最终在D:\yolov5-master\openvino文件夹下得到了:yolov5s.bin yolov5s.mapping 和 yolov5s.xml。
也可使用如下方法,使用python读取onnx文件后再序列化为IR中间件:
from openvino.runtime import Core
import common
from openvino.inference_engine import IECore
from openvino.offline_transformations import serialize
ie = Core()
onnx_model_path = r"D:\flask_pytorch\yolov5s.onnx"
model_onnx = ie.read_model(model=onnx_model_path)

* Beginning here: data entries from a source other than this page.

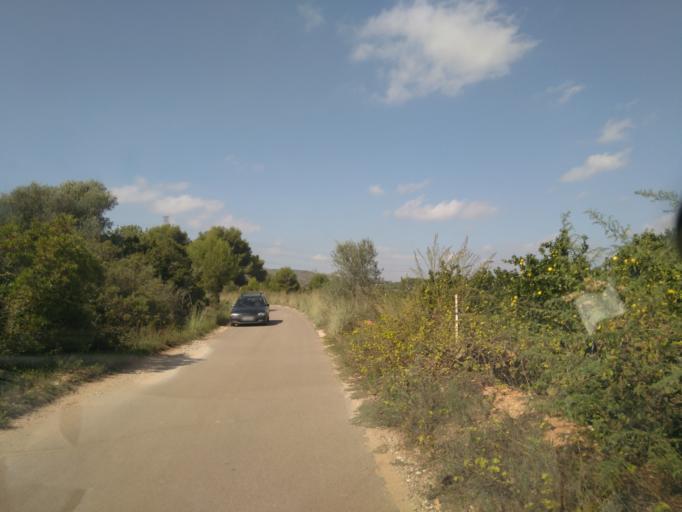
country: ES
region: Valencia
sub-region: Provincia de Valencia
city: Tous
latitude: 39.1746
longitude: -0.5938
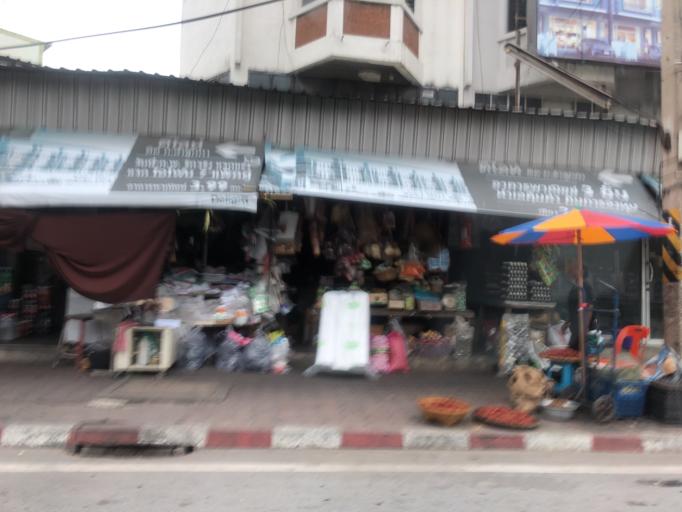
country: TH
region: Bangkok
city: Sai Mai
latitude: 13.9501
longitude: 100.6228
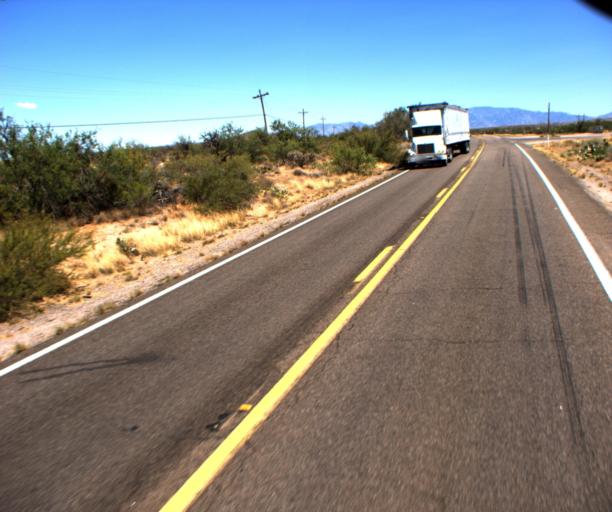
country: US
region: Arizona
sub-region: Pima County
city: Catalina
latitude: 32.6640
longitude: -111.0520
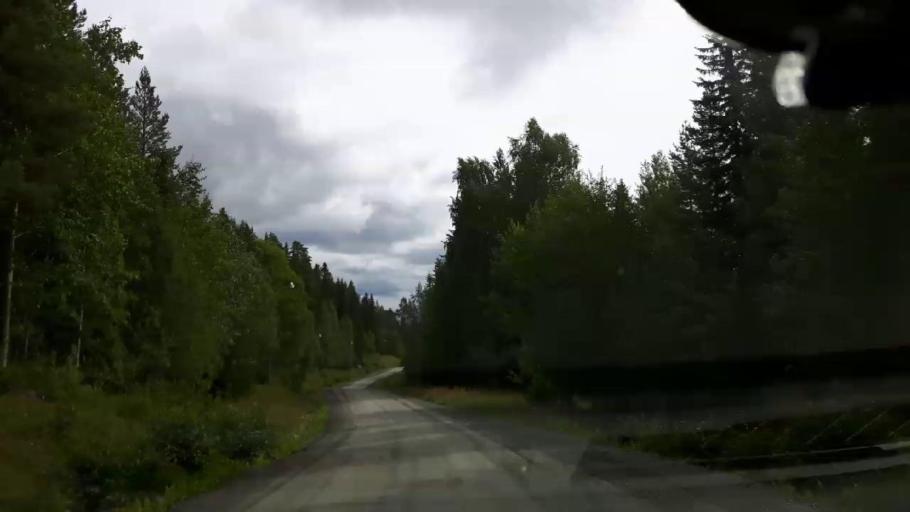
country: SE
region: Jaemtland
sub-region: Krokoms Kommun
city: Valla
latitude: 63.6211
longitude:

compiled_model_onnx = ie.compile_model(model=model_onnx, device_name="CPU")
serialize(model=model_onnx, model_path="exported_onnx_model.xml", weights_path="exported_onnx_model.bin")
用下述代码可以得到模型的输入及输出:
ie = Core()
onnx_model_path = r"D:\flask_pytorch\yolov5s.onnx"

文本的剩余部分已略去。